Heston's Wife June and their children, Dr. Kelsey Heston, 26 and Keegan, 22, are tendeded to their father after he recently stopped treatment and returned home for hospice care. (Courtesy of the Heston Family)

“They spent months trying to figure it out,” she says. “They didn’t give him the test that would have shown his cancer.”

Tens of thousands of veterans reportedly believe their health has been compromised by the polluting smoke expelled from burn pits on their bases.

The burn pit method was originally a temporary measure during the wars in both Iraq and Afghanistan as a way to quickly dispose of waste and garbage on military installations. The vets claim their prolonged exposure to toxic air left tens of thousands of them, as well as private contractors, with a myriad of illnesses including various forms of cancer and severe respiratory issues. Many succumbed to their illness, but nearly all who feared they got sick from exposure to burn pits never received proper help from the country they went to war to defend.

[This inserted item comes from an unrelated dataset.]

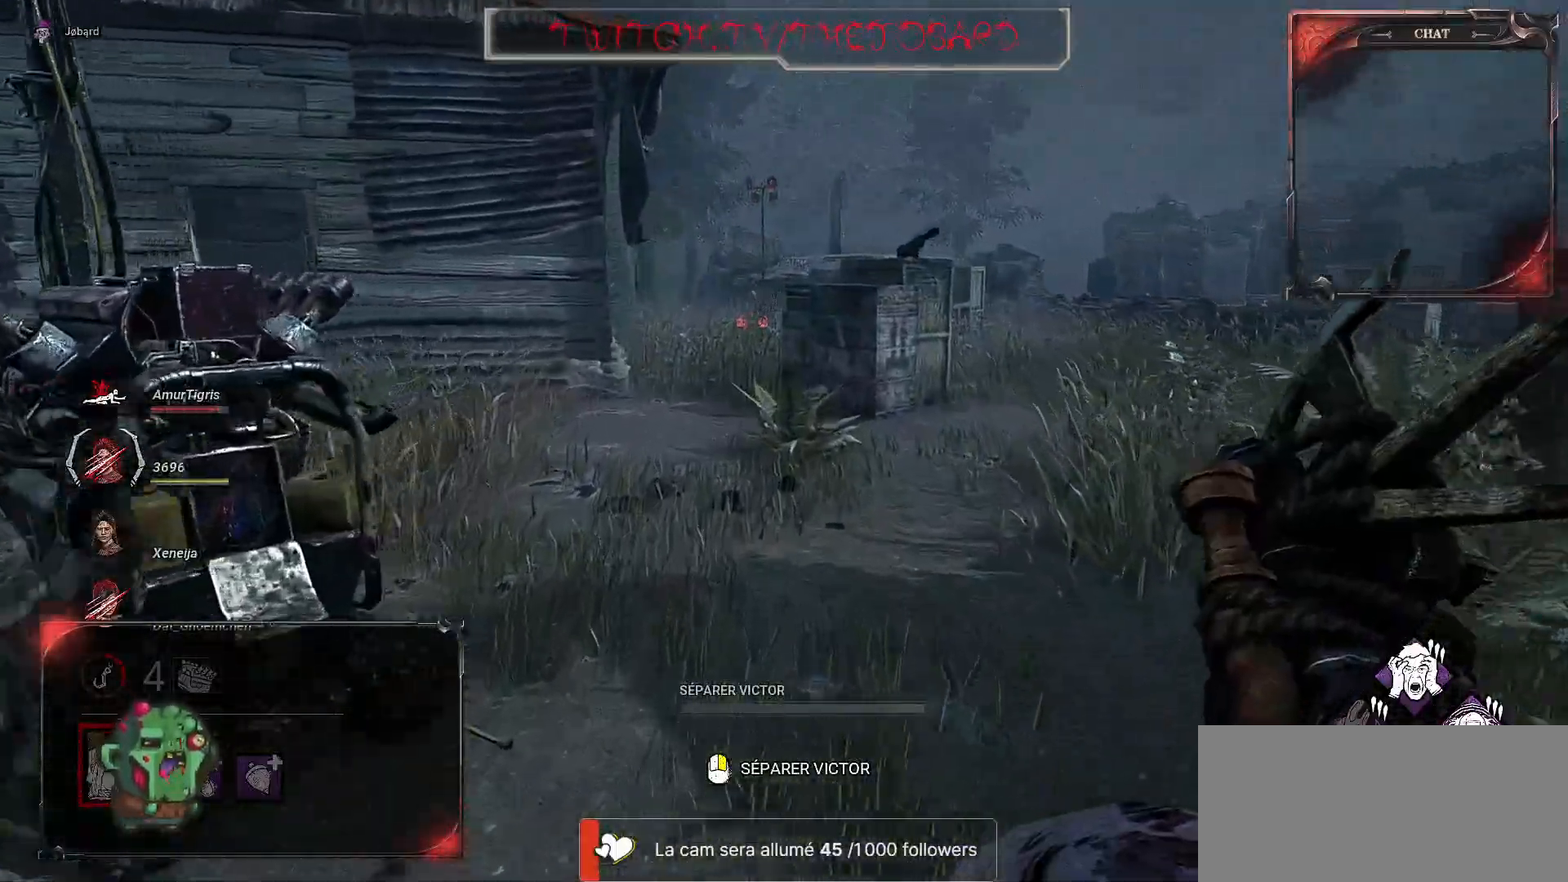
{"keys": ["z"], "mouse": [], "events": []}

Senator Patrick Leahy, D-Vt., and vice chairman of the Senate Appropriations Committee, where he has worked on the issue, recently said, “Mike Heston has been a dedicated public servant and the very definition of a true leader as long as I have known him. True to form, he has transformed his own difficult personal struggle with cancer into a fight for the men and women of the Vermont National Guard and throughout the nation who may be suffering from exposure to airborne hazards from burn pits.”